Across the entries below, tally every line that holds the string "sobre" and reply with the number only.

Stored entries:
_____

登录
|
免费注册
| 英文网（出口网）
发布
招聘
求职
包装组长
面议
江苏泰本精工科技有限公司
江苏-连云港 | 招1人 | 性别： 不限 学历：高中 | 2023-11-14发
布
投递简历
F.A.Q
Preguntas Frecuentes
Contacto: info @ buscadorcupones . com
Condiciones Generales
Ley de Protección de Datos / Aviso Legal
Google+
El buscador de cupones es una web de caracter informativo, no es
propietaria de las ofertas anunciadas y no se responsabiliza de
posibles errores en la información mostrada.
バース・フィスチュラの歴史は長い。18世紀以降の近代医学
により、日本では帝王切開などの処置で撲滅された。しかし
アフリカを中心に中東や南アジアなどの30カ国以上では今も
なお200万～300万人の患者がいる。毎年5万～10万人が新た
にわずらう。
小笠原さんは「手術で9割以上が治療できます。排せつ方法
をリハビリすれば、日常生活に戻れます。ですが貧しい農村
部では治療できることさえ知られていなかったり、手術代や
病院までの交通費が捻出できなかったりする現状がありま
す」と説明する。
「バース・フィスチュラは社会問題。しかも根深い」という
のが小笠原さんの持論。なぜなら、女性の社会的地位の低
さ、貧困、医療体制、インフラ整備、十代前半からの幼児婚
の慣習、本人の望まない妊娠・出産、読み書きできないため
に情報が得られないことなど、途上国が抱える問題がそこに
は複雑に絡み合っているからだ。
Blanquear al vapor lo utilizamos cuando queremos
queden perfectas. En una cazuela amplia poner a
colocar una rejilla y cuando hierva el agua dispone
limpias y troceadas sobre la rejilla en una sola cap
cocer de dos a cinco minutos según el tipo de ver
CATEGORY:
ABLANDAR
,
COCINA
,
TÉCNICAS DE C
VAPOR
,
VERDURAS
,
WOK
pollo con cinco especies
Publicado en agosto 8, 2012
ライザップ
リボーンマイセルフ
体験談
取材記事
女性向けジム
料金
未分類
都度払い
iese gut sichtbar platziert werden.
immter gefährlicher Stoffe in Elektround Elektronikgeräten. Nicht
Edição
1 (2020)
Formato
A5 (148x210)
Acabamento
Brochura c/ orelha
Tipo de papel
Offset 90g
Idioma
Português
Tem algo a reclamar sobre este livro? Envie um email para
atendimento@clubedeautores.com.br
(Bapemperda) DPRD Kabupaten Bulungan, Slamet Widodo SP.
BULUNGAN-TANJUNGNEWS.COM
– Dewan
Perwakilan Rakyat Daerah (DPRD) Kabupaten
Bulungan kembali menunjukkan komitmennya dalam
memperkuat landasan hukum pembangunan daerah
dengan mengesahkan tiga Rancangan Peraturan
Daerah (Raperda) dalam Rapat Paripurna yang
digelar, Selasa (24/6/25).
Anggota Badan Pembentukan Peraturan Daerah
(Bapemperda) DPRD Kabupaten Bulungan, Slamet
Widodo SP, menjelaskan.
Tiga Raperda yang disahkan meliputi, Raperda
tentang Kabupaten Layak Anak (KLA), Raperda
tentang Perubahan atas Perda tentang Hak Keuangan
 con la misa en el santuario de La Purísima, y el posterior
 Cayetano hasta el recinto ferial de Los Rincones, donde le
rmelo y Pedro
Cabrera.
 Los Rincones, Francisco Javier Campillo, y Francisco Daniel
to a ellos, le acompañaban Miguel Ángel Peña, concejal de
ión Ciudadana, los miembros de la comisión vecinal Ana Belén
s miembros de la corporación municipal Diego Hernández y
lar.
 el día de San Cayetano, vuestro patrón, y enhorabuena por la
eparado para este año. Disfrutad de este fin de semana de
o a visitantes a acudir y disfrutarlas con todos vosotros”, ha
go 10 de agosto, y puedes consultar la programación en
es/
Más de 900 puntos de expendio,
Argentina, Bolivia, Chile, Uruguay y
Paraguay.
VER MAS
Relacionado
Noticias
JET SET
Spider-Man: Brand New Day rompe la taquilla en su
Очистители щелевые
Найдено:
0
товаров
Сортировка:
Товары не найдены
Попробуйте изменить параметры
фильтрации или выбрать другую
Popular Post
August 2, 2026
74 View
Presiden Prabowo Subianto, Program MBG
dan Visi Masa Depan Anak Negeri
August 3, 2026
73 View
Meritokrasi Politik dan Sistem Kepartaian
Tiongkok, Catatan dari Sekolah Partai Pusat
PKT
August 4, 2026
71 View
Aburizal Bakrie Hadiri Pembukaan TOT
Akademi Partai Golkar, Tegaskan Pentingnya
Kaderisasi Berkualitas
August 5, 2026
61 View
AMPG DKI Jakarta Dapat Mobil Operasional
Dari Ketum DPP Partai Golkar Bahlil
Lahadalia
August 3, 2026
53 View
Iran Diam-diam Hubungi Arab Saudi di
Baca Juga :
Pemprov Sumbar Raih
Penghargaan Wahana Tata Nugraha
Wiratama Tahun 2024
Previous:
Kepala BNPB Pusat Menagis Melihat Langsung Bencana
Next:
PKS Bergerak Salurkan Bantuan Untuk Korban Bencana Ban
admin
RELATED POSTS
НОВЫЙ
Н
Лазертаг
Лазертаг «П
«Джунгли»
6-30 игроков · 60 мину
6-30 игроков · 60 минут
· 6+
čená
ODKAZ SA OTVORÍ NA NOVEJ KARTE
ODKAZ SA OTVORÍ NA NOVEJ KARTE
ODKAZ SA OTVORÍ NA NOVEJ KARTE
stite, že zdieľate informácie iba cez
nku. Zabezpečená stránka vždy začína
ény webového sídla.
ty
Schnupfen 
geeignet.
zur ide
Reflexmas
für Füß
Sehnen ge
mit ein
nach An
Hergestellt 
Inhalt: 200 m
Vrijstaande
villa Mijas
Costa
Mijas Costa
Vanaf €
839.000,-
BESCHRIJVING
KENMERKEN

_____

_ANSWER TO THIS EXERCISE:_ 2